Out of self-interest
JCPenney has entered into a sales agreement for its retail activities with two covered shopping centre operators: Simon Property Group and Brookfield Property Partners. They are paying 300 million dollars (250 million euros) in cash and 500 million dollars (420 million euros) in debt and plan to consolidate the retailer's real estate into a separate company.

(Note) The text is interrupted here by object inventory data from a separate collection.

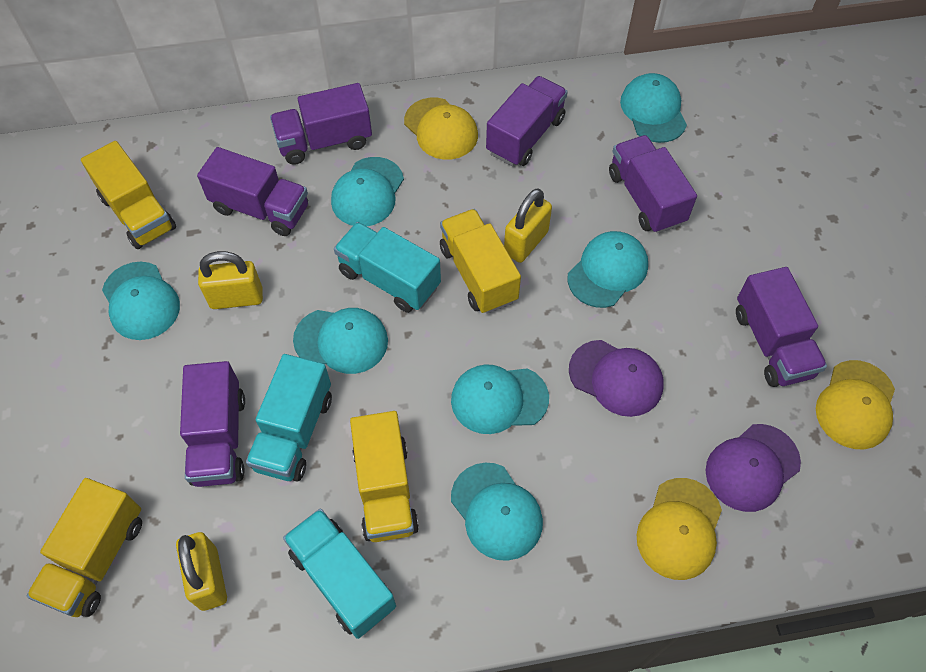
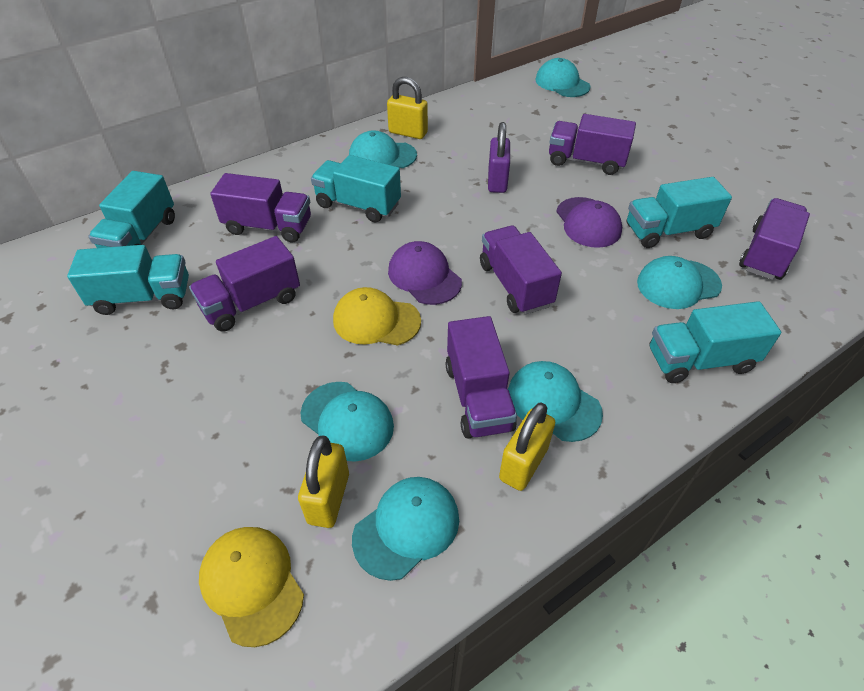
purple padlock: none = 0 -> [488,122,510,193] = 1
turquoise cap: [102,262,180,340] [293,308,388,374] [331,157,404,226] [451,364,549,434] [451,463,543,561] [567,231,648,308] [620,73,687,143] = 7 -> [301,382,394,461] [349,130,417,168] [352,477,459,581] [508,361,603,442] [535,58,591,97] [637,256,722,309] = 6
turquoise truck: [246,354,332,481] [283,508,396,639] [334,222,441,313] = 3 -> [67,245,189,315] [88,171,175,248] [311,155,401,222] [627,177,732,248] [649,301,781,383] = 5
yellow cap: [404,98,478,160] [637,478,722,580] [816,360,895,450] = 3 -> [199,527,304,647] [333,287,421,346] = 2
yellow truck: [27,478,142,617] [81,141,176,249] [350,411,419,542] [440,209,521,314] = 4 -> none = 0

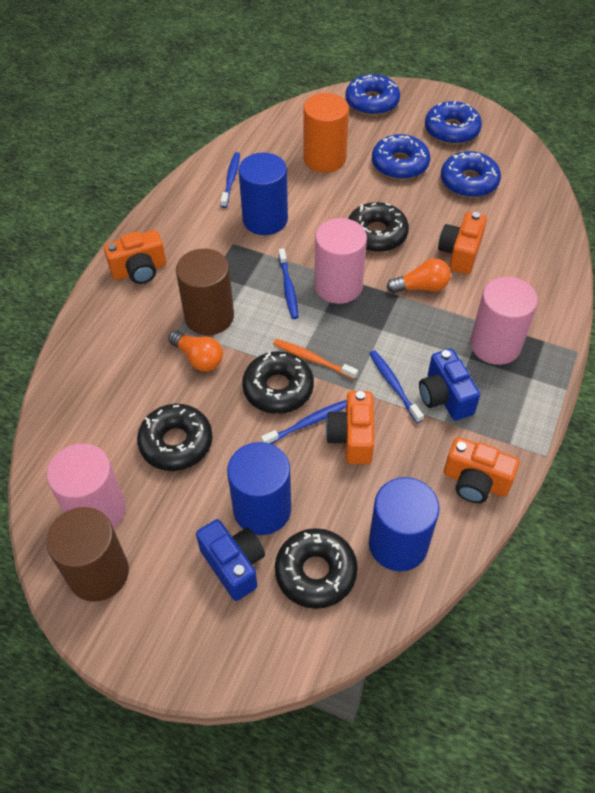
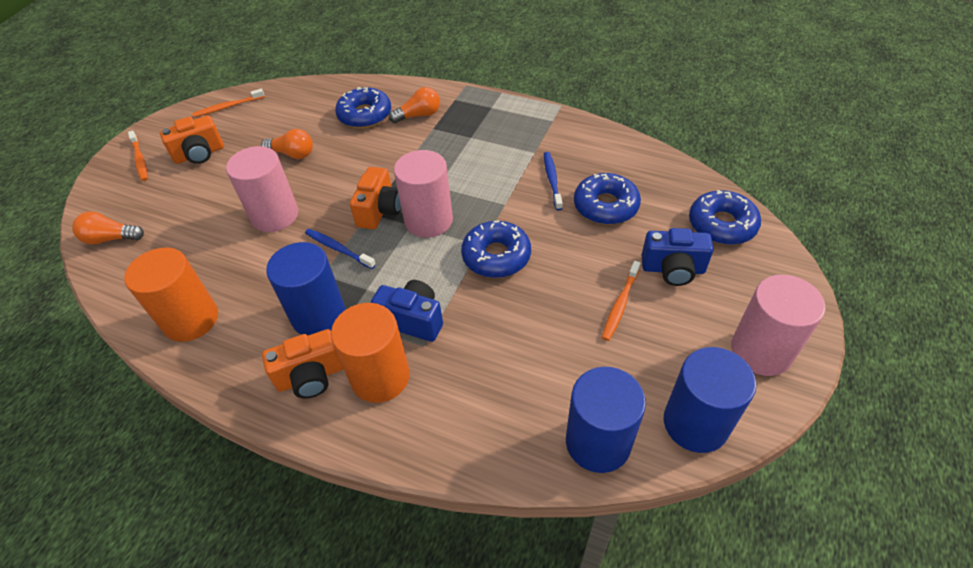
black donut: [137,404,213,471] [242,351,314,414] [275,528,358,609] [348,202,409,252] = 4 -> none = 0
blue toothbrush: [221,152,240,208] [261,400,347,444] [279,248,298,319] [369,350,424,423] = 4 -> [305,229,376,269] [544,152,563,210] = 2
brown cylinder: [46,507,129,602] [176,249,234,335] = 2 -> none = 0
orange camera: [104,230,166,284] [326,391,374,464] [438,212,487,275] [444,437,520,503] = 4 -> [160,115,224,164] [262,329,343,398] [350,167,401,229] = 3
orange cylinder: [303,93,349,173] = 1 -> [124,248,218,342] [331,303,410,403] = 2
orange light bulb: [168,331,223,372] [387,258,451,293] = 2 -> [72,212,144,245] [261,129,313,159] [389,87,440,123] = 3
orange toothbrush: [273,339,358,380] = 1 -> [128,131,148,181] [192,89,265,117] [602,261,641,341] = 3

This takeover avoids a dramatic bankruptcy: indeed, JCPenney is a major player in the sector: 12 billion dollars (10 billion euros) in turnover, 850 stores and 85,000 employees, of whom 70,000 will probably be able to keep their jobs. However, this is not the main reason for Simon and Brookfield's takeover of the chain: they are mainly acting out of self-interest. JCPenney is a major tenant in their indoor shopping centres and a bankruptcy of the chain that would result in the closure of all the stores would be a major blow to real estate investors.
Amazon as a saviour?
A logical reasoning, but one that is also subject to criticism: although JCPenney has been an emblematic brand in the United States since 1902, the chain has been making a loss for years. The various restructurings and strategic repositionings have hardly improved the situation. As a result, the real estate investors find themselves with an outdated retailer in their shopping centres. A retailer who, as a anchor tenant, also pays relatively low rents.
For Bloomberg this is a missed opportunity: shopping centre owners should make more appropriate use of their premises in order to survive after the pandemic. This requires creativity, but there are options: Amazon recently unveiled plans to transform vacant retail space in shopping centres into distribution centres (known as "dark stores") and pick-up points. The e-commerce giant would thus give shopping centres a new lease of life. The online retailer had already been in negotiations with Simon Property Group in this regard, but the real estate investor is now choosing to take a different route.